I Come From Bogan Stock: Genine Confesses Her Family Roots PART ONE

9 Jan

I was sitting on the couch the other day watching TV and my husband pointed out that I was “still a bogan”. I was horrified! “As if!” I exclaimed.

However, deep down, I knew it was the truth. Maybe my Ugg Boots gave it away? I don’t know …

But how can this be? I am such a classy person – stylish, refined, well-spoken. I am a blogger and magazine publisher, and I rub shoulders with other stylish, refined, well-spoken people. Plus, all the soirées I attend are most definitely mullet-free zones.

How could I be referred to as a bogan? So I headed to the trusted source that knows all – Wikipedia – to find out what defines a bogan and to prove my husband wrong. Rowan, I am certainly not and have never been a bogan.

According to Wikipedia, a Bogan is defined as;

“The term bogan is Australian and New Zealand slang, usually pejorative or self-deprecating, for an individual who is recognised to be from a lower class background or someone whose limited education, speech, clothing, attitude and behaviour exemplifies such a background … Bogans typically wore “acid wash” jeans, ugg boots, and band t-shirts; had “mullet” style haircuts; and lived in the suburbs.Vehicles such as Holden Commodore or Ford Falcon utes also have similar association …” http://en.wikipedia.org/wiki/Bogan

Bugger.

The evidence is all there … I think I am in fact, a Bogan.

FACT 1 THAT GENINE IS A BOGAN … We lived in the suburbs of Melbourne (where all good bogans grow up). In fact, one suburb we lived in for most of my teenage years had the highest crime rate and drug use in Victoria (though it may have been Australia …). We used to hang out at the local milk bar and meet down the oval near the dunny block.

FACT 2 THAT GENINE IS A BOGAN … I am pretty sure they based the movie The Castle on our family and cousins. In fact, I am certain the script writers were around at my house at dinner time;

Dale Kerrigan: [voice-over] Dad also had a way of making everyone feel important … And he would compliment Mum every night on her cooking.

> **Supplied material**
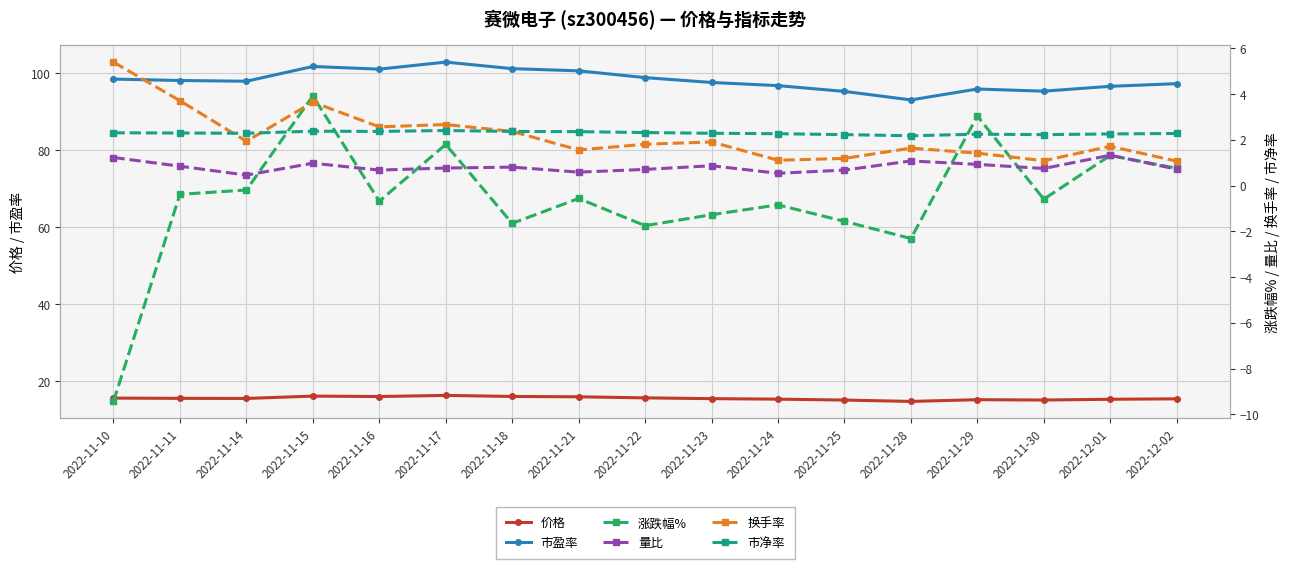

In 换手率, how many points are higher than both neighbors (excluding endpoints)?

5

> **Questions**
1. Reproduce the part of the bogan blog post starting at "I was sitting" and ending at "been a bogan.", word for word.
2. In the bogan blog post, which movie does the writer believe was based on the writer's own family and cousins?
3. Write what comes next in the bogan blog post, picking up right after its last sentence.

> **Answer section**
1.
I was sitting on the couch the other day watching TV and my husband pointed out that I was “still a bogan”. I was horrified! “As if!” I exclaimed.

However, deep down, I knew it was the truth. Maybe my Ugg Boots gave it away? I don’t know …

But how can this be? I am such a classy person – stylish, refined, well-spoken. I am a blogger and magazine publisher, and I rub shoulders with other stylish, refined, well-spoken people. Plus, all the soirées I attend are most definitely mullet-free zones.

How could I be referred to as a bogan? So I headed to the trusted source that knows all – Wikipedia – to find out what defines a bogan and to prove my husband wrong. Rowan, I am certainly not and have never been a bogan.

2. The Castle

3.
Darryl Kerrigan: Well hello. How’s this boys. Woo hoo. What’ do you call this?
Sal Kerrigan: Chicken.
Darryl Kerrigan: And it’s got something sprinkled on it.
Sal Kerrigan: Seasoning, Darryl.
Darryl Kerrigan: Seasoning! Looks like everybody’s kicked a goal!

Darryl Kerrigan: What’s this darl?
Sal Kerrigan: Rissoles.
Darryl Kerrigan: What are rissoles darl?
Sal Kerrigan: Oh, everyone makes rissoles darl. [exerts from The Castle]

Spaghetti bolognaise was indeed a ‘European’ meal, and Friday night was bangers and mash – tops! Everyone was kicking goals.

FACT 3 THAT GENINE IS A BOGAN … Everyone in our family owned cars, and sometimes more than one (usually one was ‘on blocks’ waitin’ to get fixed). We were car mad. And yes, it was generally either a Holden or a Ford. True to Bogan culture, one side of the family were devout Holden lovers while the other side (the pussy side) favoured Fords. It was literally like a religion.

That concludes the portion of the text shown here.